Question

Determine the asymptotes for the second degree equation 7x^2 +42x +6y+81=3y^2

Answer 1

I'm not at all sure that the equation you've typed in has any asymptotes. It's not a rational function. Except in trigonometry, only rational functions have asymptotes. Check to ensure that you've copi

Answer 2

copied this problem down correctly.

Answer 3

It is a trigonometry problem. I did copy down correctly. I know it is an equation to a hyperbola and has to be manipulated. I am pretty sure it turns into to 7x^2+42x =3y^2-6y. but I am not sure where the 81 goes

Answer 4

Oh, I see. In that case you mean "slant asymptotes," not vertical or horizontal ones.

Answer 5

Taking the equation you've posted, re-write it as follows:\[7x^2+42x =3y^2-6y \rightarrow 7(x^2+6x)=3(y^2-2y)\]

Answer 6

... as the first step towards putting this equation into "standard form" for the eq'n of a hyperbola.

Answer 7

You will have to "complete the square" twice, starting with each of the expressions in each set of parentheses. Are you able to do this?

Answer 8

Yes. When you complete the square you would get 7(x^2+6x+9) +3(y^2-2y+4)=81. It would then be 7(x+3)^2 + 3(y-2)^2=8. Where do you go from there?

Answer 9

\[7(x^2+6x)=3(y^2-2y)\]
Now move all terms to the left and side:
\[7(x^2+6x)-3(y^2-2y)=0\]
Complete the square for each parenthesis,
\[7(x^2+6x+9)-63-3(y^2-2y+1)+3=0\]
\[7(x^2+6x+9)-3(y^2-2y+1)=60\]
\[7(x+3)^2-3(y-1)^2=60\]
Now divide by 60 on both sides,
\[\frac{(x+3)^2}{60/7}-\frac{(y-1)^2}{20}=1\]
Now the equation is in the standard form

Answer 10

Last, you need to determine whether this hyperbola is a vertical or a horizontal one. Once you've done that, you can identify a^2 and b^2.

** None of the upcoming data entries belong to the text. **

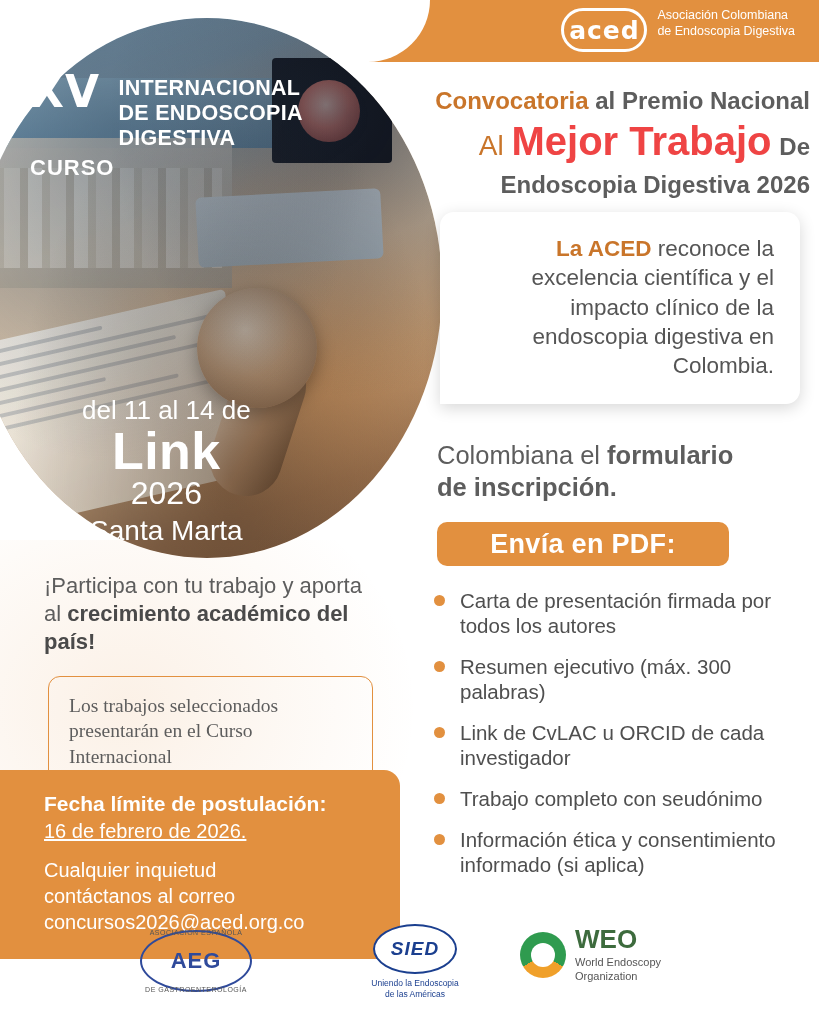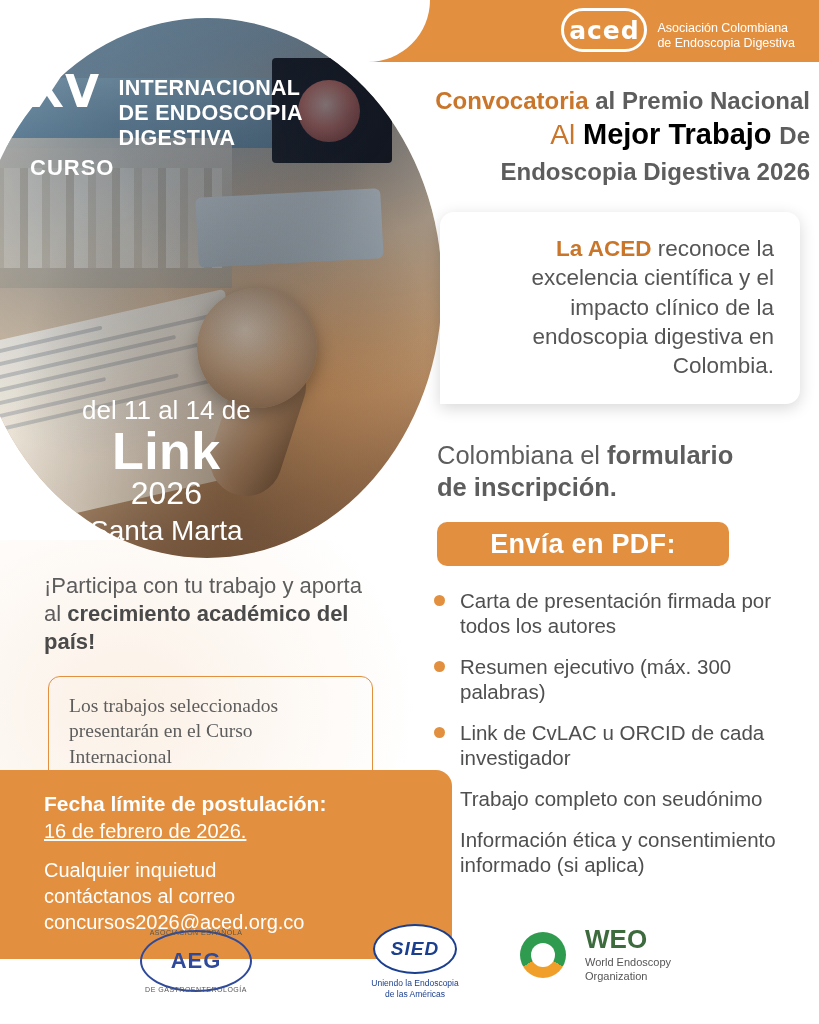--- a/index.html
+++ b/index.html
@@ -25,7 +25,7 @@
   }
   .aced-logo{
     position:absolute; right:24px; top:8px;
-    display:flex; align-items:flex-end; gap:10px;
+    display:flex; align-items:flex-start; gap:10px;
   }
   .aced-mark{
     width:86px; height:44px; border:3px solid #ffffff; border-radius:22px;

With acknowledgements to http://www.purplemath.com/modules/hyperbola.htm

See the illustration attached:

Answer 11

If you can identify your a and b correctly, the appropriate formula from the attached figure will help you identify the equations of your (slant) asymptotes.

Answer 12

Well this is a horizontal asymptote since the negative sign is on y. Now you just need to find the equation of the conjugate axis, which will give you the vertical asymptote

Answer 13

Sorry it is a horizontal hyperbola not a horizontal asymptote. A horizontal hyperbola has a vertical asymptote as far as I know

Answer 14

Comment #1: Yes, this is a horiz. hyperbola: It opens to the left and to the right.
Comment #2: The asymtopes of this hyperbola are SLANT, as I've mentioned before, not horiz. or vertical. Please see the illustration I posted a few minutes back.

Answer 15

Okay. This has been so much help. I think I got it. In Navk's problem the 81 was on the other side, so I do believe when I put the 81 in the amount on the other side should be 138. The equation then is \[(x+3)^{2}/138/7 + (y-1)^{2}/46=1\]

Answer 16

The asymtopes should then be \[y-1= \pm \frac{ \sqrt{46} }{ \sqrt{81/7} }(x+3)\]

Answer 17

You could check the accuracy of your asymptotes by graphing them. Do that if you have lots of free time, Otherwise, I'd suggest you move on to your next homework problem.

Answer 18

Okay. Perfect. Thank you!

Answer 19

:)